* _Excerpt_
Segment Open

But human rights law has long rejected this binary interpretation. Sandra Duffy, a leading legal scholar, dismantles the “sex-based rights” myth as “a fiction with the pretense of legality.” International treaties like CEDAW (Convention on the Elimination of Discrimination Against Women) interpret “sex” to include gender identity—a consensus affirmed by the UN Human Rights Committee in 2018. Duffy calls the conflation of “women’s rights” with anti-trans policies “a linguistic trick with no backing in actual law.” Similarly, feminist legal pioneer Catharine A. MacKinnon stresses that recognizing trans rights strengthens sex discrimination law: “Discrimination against trans people is discrimination on the basis of sex—the social meaning of sex.”
Gender-critical feminists dismiss such arguments as erasing women’s material reality. Yet their own rhetoric often erases the material reality of trans people. When they claim trans women in shelters endanger cis women, they ignore data: U.K. charity Galop found no recorded incidents of trans women assaulting cis women in shelters since 2015, while trans women themselves face disproportionate violence because of exclusion. The “threat” is largely theoretical—a bogeyman sustaining their movement.
The Cost of “Critique”

Segment Closed

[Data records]
Segment Open

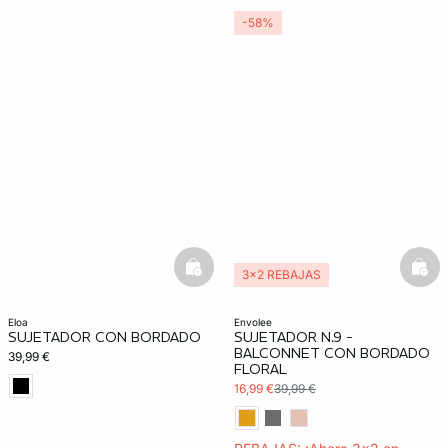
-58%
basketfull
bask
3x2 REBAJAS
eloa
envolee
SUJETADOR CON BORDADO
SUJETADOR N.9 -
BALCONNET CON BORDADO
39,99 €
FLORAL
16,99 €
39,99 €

Segment Closed
Segment Open

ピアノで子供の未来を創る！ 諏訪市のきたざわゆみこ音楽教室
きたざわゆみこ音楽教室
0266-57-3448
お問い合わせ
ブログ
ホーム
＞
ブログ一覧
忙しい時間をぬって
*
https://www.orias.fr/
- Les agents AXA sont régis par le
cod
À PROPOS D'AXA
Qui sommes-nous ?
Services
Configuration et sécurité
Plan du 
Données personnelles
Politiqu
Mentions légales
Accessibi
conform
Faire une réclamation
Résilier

Segment Closed
Segment Open

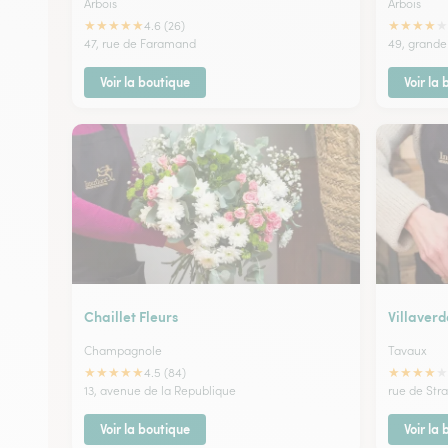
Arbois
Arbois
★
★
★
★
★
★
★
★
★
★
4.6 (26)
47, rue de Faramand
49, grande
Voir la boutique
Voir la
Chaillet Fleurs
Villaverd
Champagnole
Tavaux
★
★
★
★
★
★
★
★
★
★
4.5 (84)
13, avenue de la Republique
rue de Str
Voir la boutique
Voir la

Segment Closed

* _Required work_
• a. State whether each statement agrees with the excerpt on sex-based rights, answering yes or no and quoting the deciding words: (i) The UN Human Rights Committee affirmed the consensus in 2018. (ii) Galop found several recorded incidents of trans women assaulting cis women in shelters since 2015. (iii) MacKinnon holds that recognizing trans rights weakens sex discrimination law.
• b. In the excerpt on sex-based rights, what does Duffy call the conflation of "women's rights" with anti-trans policies?
• c. Update the stretch from "Gender-critical feminists dismiss" through "sustaining their movement." in the excerpt on sex-based rights, replacing "bogeyman" with "phantom".
The data records are separate material, apart from the excerpt on sex-based rights.

* _Solved problems_
• a.
(i) Yes: "a consensus affirmed by the UN Human Rights Committee in 2018"
(ii) No: "found no recorded incidents of trans women assaulting cis women in shelters since 2015"
(iii) No: "recognizing trans rights strengthens sex discrimination law"

• b. She calls it "a linguistic trick with no backing in actual law."

• c.
Gender-critical feminists dismiss such arguments as erasing women’s material reality. Yet their own rhetoric often erases the material reality of trans people. When they claim trans women in shelters endanger cis women, they ignore data: U.K. charity Galop found no recorded incidents of trans women assaulting cis women in shelters since 2015, while trans women themselves face disproportionate violence because of exclusion. The “threat” is largely theoretical—a phantom sustaining their movement.